● WHAT THE TASK REQUIRES:
Reproduce the following entries verbatim, each one complete.

● EXTRACTED ENTRIES:
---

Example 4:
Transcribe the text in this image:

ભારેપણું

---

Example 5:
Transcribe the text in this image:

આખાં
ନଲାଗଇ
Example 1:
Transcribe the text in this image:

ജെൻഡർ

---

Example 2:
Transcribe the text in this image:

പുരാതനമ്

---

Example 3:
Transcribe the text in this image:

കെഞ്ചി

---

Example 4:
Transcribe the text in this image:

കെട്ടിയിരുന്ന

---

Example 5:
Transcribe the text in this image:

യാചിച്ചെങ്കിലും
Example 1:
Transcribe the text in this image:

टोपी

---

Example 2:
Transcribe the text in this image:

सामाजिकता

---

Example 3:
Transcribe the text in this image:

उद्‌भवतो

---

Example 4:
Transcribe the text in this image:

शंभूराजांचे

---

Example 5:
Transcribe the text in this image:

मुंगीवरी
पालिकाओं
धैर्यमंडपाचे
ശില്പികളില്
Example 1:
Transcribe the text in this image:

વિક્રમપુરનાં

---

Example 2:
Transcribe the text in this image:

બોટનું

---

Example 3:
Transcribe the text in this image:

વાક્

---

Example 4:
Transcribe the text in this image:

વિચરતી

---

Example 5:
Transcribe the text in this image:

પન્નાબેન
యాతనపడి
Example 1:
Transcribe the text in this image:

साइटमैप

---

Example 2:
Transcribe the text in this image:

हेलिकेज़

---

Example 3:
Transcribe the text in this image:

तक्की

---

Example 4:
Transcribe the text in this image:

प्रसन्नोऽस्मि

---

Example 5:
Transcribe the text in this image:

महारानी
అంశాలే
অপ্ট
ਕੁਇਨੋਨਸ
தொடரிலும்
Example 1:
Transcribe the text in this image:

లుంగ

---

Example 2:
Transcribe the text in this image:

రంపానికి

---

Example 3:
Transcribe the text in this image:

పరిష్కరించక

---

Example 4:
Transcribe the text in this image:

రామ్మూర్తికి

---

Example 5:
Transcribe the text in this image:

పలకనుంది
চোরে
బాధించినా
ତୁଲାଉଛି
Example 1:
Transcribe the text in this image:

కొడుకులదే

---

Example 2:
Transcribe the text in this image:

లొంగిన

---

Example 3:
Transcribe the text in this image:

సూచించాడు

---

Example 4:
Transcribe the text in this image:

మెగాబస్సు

● ANSWER BOX:
---

Example 4:
Transcribe the text in this image:

ભારેપણું

---

Example 5:
Transcribe the text in this image:

આખાં
ନଲାଗଇ
Example 1:
Transcribe the text in this image:

ജെൻഡർ

---

Example 2:
Transcribe the text in this image:

പുരാതനമ്

---

Example 3:
Transcribe the text in this image:

കെഞ്ചി

---

Example 4:
Transcribe the text in this image:

കെട്ടിയിരുന്ന

---

Example 5:
Transcribe the text in this image:

യാചിച്ചെങ്കിലും
Example 1:
Transcribe the text in this image:

टोपी

---

Example 2:
Transcribe the text in this image:

सामाजिकता

---

Example 3:
Transcribe the text in this image:

उद्‌भवतो

---

Example 4:
Transcribe the text in this image:

शंभूराजांचे

---

Example 5:
Transcribe the text in this image:

मुंगीवरी
पालिकाओं
धैर्यमंडपाचे
ശില്പികളില്
Example 1:
Transcribe the text in this image:

વિક્રમપુરનાં

---

Example 2:
Transcribe the text in this image:

બોટનું

---

Example 3:
Transcribe the text in this image:

વાક્

---

Example 4:
Transcribe the text in this image:

વિચરતી

---

Example 5:
Transcribe the text in this image:

પન્નાબેન
యాతనపడి
Example 1:
Transcribe the text in this image:

साइटमैप

---

Example 2:
Transcribe the text in this image:

हेलिकेज़

---

Example 3:
Transcribe the text in this image:

तक्की

---

Example 4:
Transcribe the text in this image:

प्रसन्नोऽस्मि

---

Example 5:
Transcribe the text in this image:

महारानी
అంశాలే
অপ্ট
ਕੁਇਨੋਨਸ
தொடரிலும்
Example 1:
Transcribe the text in this image:

లుంగ

---

Example 2:
Transcribe the text in this image:

రంపానికి

---

Example 3:
Transcribe the text in this image:

పరిష్కరించక

---

Example 4:
Transcribe the text in this image:

రామ్మూర్తికి

---

Example 5:
Transcribe the text in this image:

పలకనుంది
চোরে
బాధించినా
ତୁଲାଉଛି
Example 1:
Transcribe the text in this image:

కొడుకులదే

---

Example 2:
Transcribe the text in this image:

లొంగిన

---

Example 3:
Transcribe the text in this image:

సూచించాడు

---

Example 4:
Transcribe the text in this image:

మెగాబస్సు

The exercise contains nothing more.